EXERCISE REQUIREMENTS =
1. In the Alzheimer's text, how long can a person suffer with the disease on average?
2. Carry on writing the Alzheimer's text, starting after its final sentence.

TEXT BLOCK =
Then there are the angry, frustrated episodes as the patient lashes out with rage and profanity at everyone around them.

A blank stare can indicate that the person has momentarily disappeared deeper into the fog that is gradually taking over their conscious mind.

The unpredictability of these mood swings is unnerving for family and friends who are slowly watching their loved one slip away.


Alzheimer’s is a progressive, neurodegenerative disease that destroys healthy brain cells. The symptoms worsen over time and a person can suffer with it from four to eight years on average. Depending on the circumstances, life expectancy may last up to twenty years after diagnosis. 

ChangeChanges in the brain begin to occur years before any symptoms present themselves. This is referred to as the “preclinical” period. 

Looking back, I recall times when my dad behaved oddly or had difficulty doing a task that he’d done a hundred times before.

He took medications for high blood pressure, cholesterol, and diabetes, but we weren’t aware of the changes occurring in his brain.

I don’t know if the doctors warned him about dementia as a possible outcome of his other conditions. If they did he chose not to share that information with our family.


Three Stages of Alzheimer’s:

Mild (Early Stage) 

In the earliest stages of the disease, the person is still able to function independently. They continue their normal routines with only slight lapses of memory and minor confusion. There can be physical signs, as well. Family members may begin to notice these difficulties. A trained physician can detect problems with concentration and memory through a detailed exam. Likewise, physical exams often expose changes in gait and balance.

Moderate (Middle Stage) 

This is the stage that typically lasts the longest, sometimes for years. Symptoms, both mental and physical, become much more obvious and the loved one requires a greater level of care. The confusion and disorientation that begins in the middle stage influences the person’s perception of reality.

They also experience communication problems. At times they have difficulty expressing their thoughts and feelings and can’t understand what others are saying. They struggle to remember the meanings of words. This level of disorientation creates fear, anger, and embarrassment.

Severe (Late Stage) 

Patients in this stage require full-time assistance with daily activities and personal care. They have difficulty communicating and lose awareness of their surroundings. They no longer recognize familiar faces. Their physical condition worsens along with their mental state.

RECORDED DATA =
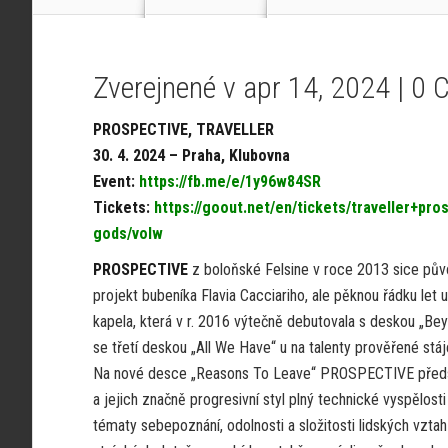
Zverejnené v apr 14, 2024 |
0 
PROSPECTIVE, TRAVELLER
30. 4. 2024 – Praha, Klubovna
Event:
https://fb.me/e/1y96w84SR
Tickets:
https://goout.net/en/tickets/traveller+pr
gods/volw
PROSPECTIVE
z boloňské Felsine v roce 2013 sice půvo
projekt bubeníka Flavia Cacciariho, ale pěknou řádku let u
kapela, která v r. 2016 výtečně debutovala s deskou „Bey
se třetí deskou „All We Have“ u na talenty prověřené st
Na nové desce „Reasons To Leave“ PROSPECTIVE předst
a jejich značně progresivní styl plný technické vyspělos
tématy sebepoznání, odolnosti a složitosti lidských vzta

RESULTS IN ORDER =
1. From four to eight years.

2.
It’s important to become familiar with these stages so that caretakers can understand what the patient is experiencing.

Alzheimer Brain

Despite the ongoing challenges, there are strategies available to handle these problems. Marie Marley has authored two books and numerous articles on ways to deal with the behavioral issues of dementia patients. In the past, she has focused specifically on the very difficult job of being a caretaker.

However, after reading The Best Friends Approach to Alzheimer’s Care Marley realized that she’d never considered how the patient feels. The book, written by Virginia Bell and David Troxel, explains it in a way that the reader can experience those feelings. 

In Marley’s post, she gives an example from the book that really drives this point home. The authors remind the reader of how it felt to be called on in class and not know the correct answer. Then they point out that life for an Alzheimer’s patient is living in that classroom every day and never having the correct answer. 

 Education is the key to understanding how the illness affects the patient both mentally and physically, and how to manage their care more effectively.


The  Alzheimer’s Association is an excellent starting point for your research. They are the leading voluntary health organization committed to caring, support, and research for Alzheimer’s/Dementia patients and their families.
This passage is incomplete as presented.